These images were shot yesterday on 4×5 FP4+ film. Based on my rules, I can post analog images up to a week after being shot. The digital images, I post them the same day.
As I stated in yesterday’s post, it was a very warm February day. I carried my Sinar f, a 4×5 view camera, with its 150mm f/5.6 Sironar-N. Back in the day this camera was found more often in the studio than in the field. I made six exposures, however, I mis-loaded one of the holders and I wasn’t able to reinsert the dark slide after taking the shot.
I processed the film using Rodinal diluted 1:50. The grain seemed okay, but I don’t really have anything to compare it against. Given the small degree of “enlargement” (2400 dpi), the grain is hardly noticeable. I scanned the negatives using the Epson V700 and Epson’s software creating jpegs. I used “Professional” mode and left the settings as is. I did not use digital ice to remove dust and scratches. I made all of the adjustments and dusted and spotted in Adobe Lightroom.
I photographed this image from a steep embankment. The creek was running deep and fast from the snow melt. I was drawn to the S-curve and the roar of the water. The rocky creek bed creating white water and white noise.
This was an attempt at creating very narrow depth of field using a reverse of the Scheimpflug Principle. I was only partially successful as the background and the tops of the bulrushes in the foreground were sharper than I wanted. I’m not sure why the upper right corner is smeared, but it does give the photo a “turn of the century” look.
I’ve never shot with a view camera wide open as I used it most often to photograph small product and table top where f/16-f/64 and multiple pops of the flash were more the order of the day. I wanted to isolate the bulrushes in front of the flowing water.
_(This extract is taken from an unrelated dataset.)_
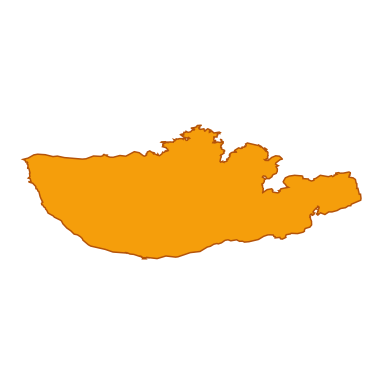 the district of Sula nor, Møre og Romsdal, Norway
{"feature_id": "86288312B40497939679228", "entity_name": "Sula nor", "entity_type": "district", "adm_level": 2, "iso_a3": "NOR", "parent_name": "Norway", "parent_adm1": "Møre og Romsdal", "projection": "mercator", "projection_center": [6.236, 62.423], "detail": "fine", "context": "isolated", "style": "filled", "palette": "amber", "viewbox_px": 384, "rotation_deg": 0, "n_neighbors": 0, "source": "geoboundaries", "source_scale": "gbopen_adm2", "svg_char_len": 6056}
<svg xmlns="http://www.w3.org/2000/svg" viewBox="0 0 384 384"><path d="M201.6,125.2L197.4,125.5L196.6,126.3L196.7,126.8L194.3,127.6L190.9,128.1L194.5,129.3L194.3,129.9L192.1,130.2L190.6,131.8L188.0,132.4L186.0,131.3L185.7,132.3L183.9,132.4L183.9,133.2L182.9,133.9L183.7,134.4L183.6,134.8L181.3,134.2L180.8,134.5L182.2,135.2L181.3,135.3L183.7,137.1L187.2,138.1L188.5,137.4L189.7,138.3L188.0,139.2L187.4,140.3L186.1,140.4L185.1,138.7L183.3,138.6L183.1,139.3L182.2,138.6L179.1,138.6L178.2,139.1L176.2,138.9L176.2,139.5L175.4,140.1L173.9,139.6L174.8,140.8L173.4,141.6L173.3,142.2L170.4,142.0L170.4,141.3L170.2,142.1L167.8,142.1L167.8,142.6L165.4,141.7L161.6,141.9L161.2,142.2L164.9,143.1L163.2,143.8L163.1,144.6L162.8,144.6L162.8,145.6L163.3,145.6L162.5,146.7L166.3,147.7L166.4,148.3L167.8,149.3L167.7,149.8L168.2,150.6L166.7,151.2L166.1,150.6L165.6,150.9L166.4,151.3L165.2,151.2L164.6,152.1L163.2,152.6L162.7,152.2L161.8,154.0L159.5,155.7L158.7,155.5L157.8,154.0L157.4,155.1L154.6,153.8L153.7,154.0L153.1,153.3L153.8,152.7L151.7,152.2L149.8,150.9L147.4,152.0L146.9,153.4L146.4,153.6L146.1,154.5L146.6,154.9L146.3,155.3L144.6,156.2L143.2,155.7L139.2,152.7L134.3,151.7L125.8,156.2L119.9,155.5L113.2,157.3L109.8,157.2L106.6,155.9L107.1,155.1L104.7,155.0L104.0,154.4L103.4,154.7L103.0,155.7L100.9,156.4L93.5,156.0L86.0,158.8L82.3,159.1L64.4,157.6L57.4,156.1L53.0,156.6L45.2,154.7L37.6,154.2L33.8,154.9L28.1,158.1L23.0,159.4L25.1,160.3L25.7,162.0L27.1,162.0L27.6,162.7L27.0,163.3L27.1,164.0L27.9,164.4L28.0,166.8L27.7,167.4L27.7,168.2L28.4,168.0L29.1,169.3L30.0,173.0L29.5,173.3L29.9,176.7L28.3,178.1L30.2,178.7L31.0,181.6L29.0,181.6L29.1,182.1L32.7,183.2L35.7,186.4L36.0,188.7L37.2,189.1L38.0,191.1L38.9,191.7L40.2,196.8L41.6,200.1L42.0,200.3L42.1,201.4L42.8,202.1L41.5,203.3L41.8,204.7L42.6,204.8L43.9,206.9L45.3,207.8L45.6,209.1L46.7,210.2L48.1,213.1L53.1,215.8L54.4,217.2L60.5,220.2L61.5,221.0L62.9,223.8L66.9,228.1L70.8,230.8L74.1,234.1L77.4,234.8L80.4,236.7L82.3,238.6L82.9,240.1L88.4,244.8L90.8,246.1L105.3,249.4L112.9,252.0L125.8,253.0L125.2,252.6L125.5,252.5L126.8,253.2L127.0,252.7L129.9,254.0L133.8,254.4L140.1,256.5L139.7,256.1L140.3,256.1L141.2,257.0L141.5,256.6L142.9,257.9L142.5,258.8L145.2,258.8L143.3,257.6L146.4,258.7L144.8,257.7L148.2,257.8L147.9,257.5L157.1,258.6L165.9,256.0L175.6,257.1L178.0,256.8L190.3,252.6L200.0,251.5L207.4,247.0L210.3,246.3L213.8,244.2L216.9,243.5L218.3,243.9L221.5,242.8L225.1,240.3L228.1,239.8L230.8,240.8L236.6,239.8L239.5,241.3L242.5,241.2L244.5,242.1L249.0,241.7L258.4,239.5L263.7,236.3L267.8,234.9L270.2,234.8L273.2,235.0L273.9,236.4L275.1,236.7L275.1,237.9L279.9,237.4L280.5,238.8L282.3,239.1L285.9,237.4L285.5,236.2L286.3,234.7L290.5,233.9L291.1,233.3L297.6,233.6L303.0,232.2L304.4,231.3L304.4,230.1L305.2,228.5L309.9,227.1L311.6,224.9L311.5,221.2L310.5,219.0L310.4,217.8L309.8,217.3L310.2,216.6L309.9,216.5L310.0,215.2L311.2,214.0L311.9,214.1L312.0,215.2L312.4,215.3L313.9,214.4L314.5,213.0L313.9,213.1L313.0,212.0L314.2,210.2L315.9,208.5L316.2,208.7L316.0,208.3L317.5,207.5L317.6,206.3L318.6,206.5L319.1,207.4L318.9,208.5L318.1,209.6L318.4,211.1L317.7,211.5L317.2,213.5L315.9,214.1L317.9,214.0L317.5,215.6L318.3,214.1L318.5,214.5L320.5,212.8L324.9,214.5L328.8,211.9L332.1,211.9L337.2,210.5L340.7,208.5L345.5,207.7L348.4,205.8L350.8,205.7L351.3,204.2L360.7,200.2L361.0,198.4L360.5,194.2L359.3,194.3L357.9,188.3L356.7,188.4L356.9,187.8L356.8,183.6L356.1,183.0L355.4,179.5L353.2,177.9L348.9,177.1L349.0,176.2L349.6,175.5L349.3,175.5L349.5,174.6L350.3,173.6L350.3,172.7L349.0,172.0L343.5,173.1L339.9,173.2L338.8,172.6L335.2,173.2L336.2,173.5L336.0,174.0L336.8,174.4L334.1,175.2L334.2,175.7L332.7,176.6L331.5,175.7L328.4,176.7L320.3,175.3L316.0,178.3L313.8,179.0L313.9,180.3L311.5,181.0L309.0,180.1L308.4,179.0L303.1,178.6L303.3,178.2L302.8,177.5L302.6,176.2L301.8,175.9L294.6,175.3L289.2,176.1L285.4,177.8L283.2,181.6L283.6,182.7L285.6,184.6L286.4,186.1L288.5,187.3L280.9,188.8L280.3,189.9L279.3,190.4L280.2,190.5L280.0,191.3L278.9,191.4L278.9,192.5L277.5,192.9L272.9,192.1L272.3,190.9L272.9,190.2L271.7,188.8L267.2,189.6L262.7,192.7L262.6,192.4L263.2,190.8L262.9,189.8L263.2,189.4L263.3,188.4L262.6,187.5L262.5,185.2L262.1,185.2L262.0,183.9L263.4,183.2L264.3,181.5L264.2,180.1L265.6,179.1L262.4,177.2L262.6,176.6L263.4,175.9L265.5,176.3L267.0,178.6L269.2,178.7L272.0,176.7L272.4,175.4L273.4,174.5L276.2,173.4L277.2,171.5L277.4,169.0L276.1,166.8L278.3,165.7L275.5,164.2L275.8,163.0L280.0,159.7L282.2,159.1L282.1,158.7L279.4,156.2L275.7,155.8L271.6,157.5L268.3,160.5L265.2,160.4L264.7,159.8L265.8,160.0L266.3,158.7L267.8,158.7L267.5,156.6L268.4,155.2L267.8,155.6L267.9,152.4L267.4,151.7L266.1,151.5L264.0,149.0L264.4,148.7L266.5,150.1L266.9,149.5L264.7,148.0L263.6,148.7L260.8,146.2L260.4,146.8L259.5,146.2L259.8,145.9L258.6,144.9L257.7,145.4L247.4,143.0L245.6,144.0L246.1,145.2L245.6,146.5L244.8,146.1L244.1,147.2L242.1,147.1L241.9,147.5L242.1,148.2L240.9,148.5L238.6,147.9L234.8,150.3L234.3,151.3L236.1,151.6L236.3,152.2L232.2,152.3L230.9,153.0L229.8,154.0L230.1,154.6L229.5,154.7L229.4,155.5L229.9,155.8L229.8,156.7L228.1,158.3L227.9,159.4L226.1,159.0L227.6,159.6L226.9,160.3L226.8,161.3L224.1,161.9L224.0,162.4L222.4,161.8L222.5,161.3L220.7,162.2L220.0,161.4L220.7,158.1L221.3,156.9L220.9,155.6L220.5,155.5L221.1,154.6L221.6,154.8L224.1,153.0L223.6,151.9L224.6,151.1L224.5,150.4L221.6,149.1L221.5,147.6L220.7,147.6L220.9,146.2L221.3,145.7L220.9,145.2L223.1,143.2L223.2,141.8L222.9,141.6L222.5,142.6L221.6,142.2L221.6,139.8L220.1,139.2L221.3,140.2L221.3,142.0L220.5,142.6L217.6,142.0L214.9,142.9L212.8,142.7L213.1,142.1L215.2,142.0L215.7,141.2L215.5,140.5L214.5,140.9L214.1,140.5L213.7,139.3L214.2,137.7L213.8,137.6L213.9,136.9L217.0,137.0L217.2,135.1L217.9,134.7L217.3,133.5L218.5,133.0L219.8,133.6L219.9,133.0L219.5,132.7L220.0,132.5L219.2,132.1L213.9,133.0L211.9,131.1L209.4,132.3L209.4,131.0L210.6,130.1L207.8,128.8L205.8,130.1L205.5,130.8L204.6,131.0L203.9,128.8L200.4,129.4L199.2,128.9L198.7,127.9L199.0,127.3L199.7,127.5L199.9,126.1L201.6,125.2Z" fill="#f59e0b" stroke="#b45309" stroke-width="1.5"/></svg>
The ice and snow capping the rocks was interesting to me. It was like the last of winter hanging on to an island of rock. I wanted to capture the rapidly melting bright white ice in contrast to the foundation of the rock and the flow of the water.
This last image is of my daughter. She is starting her first job at McDonalds and she was trying on her uniform. I shot her using only the north light from the window. I admit I didn’t do the most thorough job spotting and dusting.